• **Set exercise**
Copy out verbatim the part of the listing that opens with the line containing "class: Anthozoa" and closes with the line containing "family: Tofieldiaceae", both end lines included.

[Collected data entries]
# # #

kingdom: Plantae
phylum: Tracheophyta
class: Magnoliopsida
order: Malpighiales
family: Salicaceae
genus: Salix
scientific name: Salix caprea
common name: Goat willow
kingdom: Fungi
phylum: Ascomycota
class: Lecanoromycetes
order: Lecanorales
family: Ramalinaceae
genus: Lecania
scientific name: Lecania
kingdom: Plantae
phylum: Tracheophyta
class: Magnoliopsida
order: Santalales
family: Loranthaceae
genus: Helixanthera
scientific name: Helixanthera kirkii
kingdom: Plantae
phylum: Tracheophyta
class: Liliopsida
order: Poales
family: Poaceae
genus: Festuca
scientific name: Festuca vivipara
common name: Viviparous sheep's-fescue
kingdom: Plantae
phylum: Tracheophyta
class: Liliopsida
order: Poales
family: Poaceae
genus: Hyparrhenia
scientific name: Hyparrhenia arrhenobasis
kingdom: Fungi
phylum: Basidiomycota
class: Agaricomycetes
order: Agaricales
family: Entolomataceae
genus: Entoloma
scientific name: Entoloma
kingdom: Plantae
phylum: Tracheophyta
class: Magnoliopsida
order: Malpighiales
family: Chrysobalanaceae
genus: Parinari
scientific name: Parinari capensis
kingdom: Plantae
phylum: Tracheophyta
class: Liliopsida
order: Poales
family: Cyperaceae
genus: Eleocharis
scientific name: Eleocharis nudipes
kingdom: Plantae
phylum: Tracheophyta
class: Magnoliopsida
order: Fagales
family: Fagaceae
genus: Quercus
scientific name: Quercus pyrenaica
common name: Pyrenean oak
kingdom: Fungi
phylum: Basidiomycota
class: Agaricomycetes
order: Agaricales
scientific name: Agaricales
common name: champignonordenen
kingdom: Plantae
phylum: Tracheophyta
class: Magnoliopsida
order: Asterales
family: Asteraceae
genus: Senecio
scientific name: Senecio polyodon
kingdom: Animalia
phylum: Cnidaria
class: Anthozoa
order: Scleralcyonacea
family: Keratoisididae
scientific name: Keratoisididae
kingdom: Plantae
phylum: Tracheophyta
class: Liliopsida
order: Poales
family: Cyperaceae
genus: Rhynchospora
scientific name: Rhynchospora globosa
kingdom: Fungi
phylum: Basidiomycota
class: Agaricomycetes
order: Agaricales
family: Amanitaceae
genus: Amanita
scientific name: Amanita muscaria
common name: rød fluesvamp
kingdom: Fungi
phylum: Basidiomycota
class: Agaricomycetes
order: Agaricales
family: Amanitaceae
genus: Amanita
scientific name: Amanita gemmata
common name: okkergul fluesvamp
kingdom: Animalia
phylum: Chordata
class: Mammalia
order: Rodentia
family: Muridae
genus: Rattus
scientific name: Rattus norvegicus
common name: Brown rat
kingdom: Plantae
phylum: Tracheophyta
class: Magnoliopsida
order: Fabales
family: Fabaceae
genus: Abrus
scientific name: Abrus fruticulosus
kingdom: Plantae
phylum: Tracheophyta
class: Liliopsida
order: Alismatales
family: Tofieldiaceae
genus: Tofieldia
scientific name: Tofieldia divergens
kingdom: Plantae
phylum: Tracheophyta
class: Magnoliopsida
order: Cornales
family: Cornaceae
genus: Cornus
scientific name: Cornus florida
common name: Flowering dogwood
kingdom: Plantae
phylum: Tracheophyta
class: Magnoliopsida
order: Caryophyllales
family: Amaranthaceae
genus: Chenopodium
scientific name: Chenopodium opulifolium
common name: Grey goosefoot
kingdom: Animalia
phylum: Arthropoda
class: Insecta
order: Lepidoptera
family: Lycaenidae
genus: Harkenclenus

# # #

• **Final result**
class: Anthozoa
order: Scleralcyonacea
family: Keratoisididae
scientific name: Keratoisididae
kingdom: Plantae
phylum: Tracheophyta
class: Liliopsida
order: Poales
family: Cyperaceae
genus: Rhynchospora
scientific name: Rhynchospora globosa
kingdom: Fungi
phylum: Basidiomycota
class: Agaricomycetes
order: Agaricales
family: Amanitaceae
genus: Amanita
scientific name: Amanita muscaria
common name: rød fluesvamp
kingdom: Fungi
phylum: Basidiomycota
class: Agaricomycetes
order: Agaricales
family: Amanitaceae
genus: Amanita
scientific name: Amanita gemmata
common name: okkergul fluesvamp
kingdom: Animalia
phylum: Chordata
class: Mammalia
order: Rodentia
family: Muridae
genus: Rattus
scientific name: Rattus norvegicus
common name: Brown rat
kingdom: Plantae
phylum: Tracheophyta
class: Magnoliopsida
order: Fabales
family: Fabaceae
genus: Abrus
scientific name: Abrus fruticulosus
kingdom: Plantae
phylum: Tracheophyta
class: Liliopsida
order: Alismatales
family: Tofieldiaceae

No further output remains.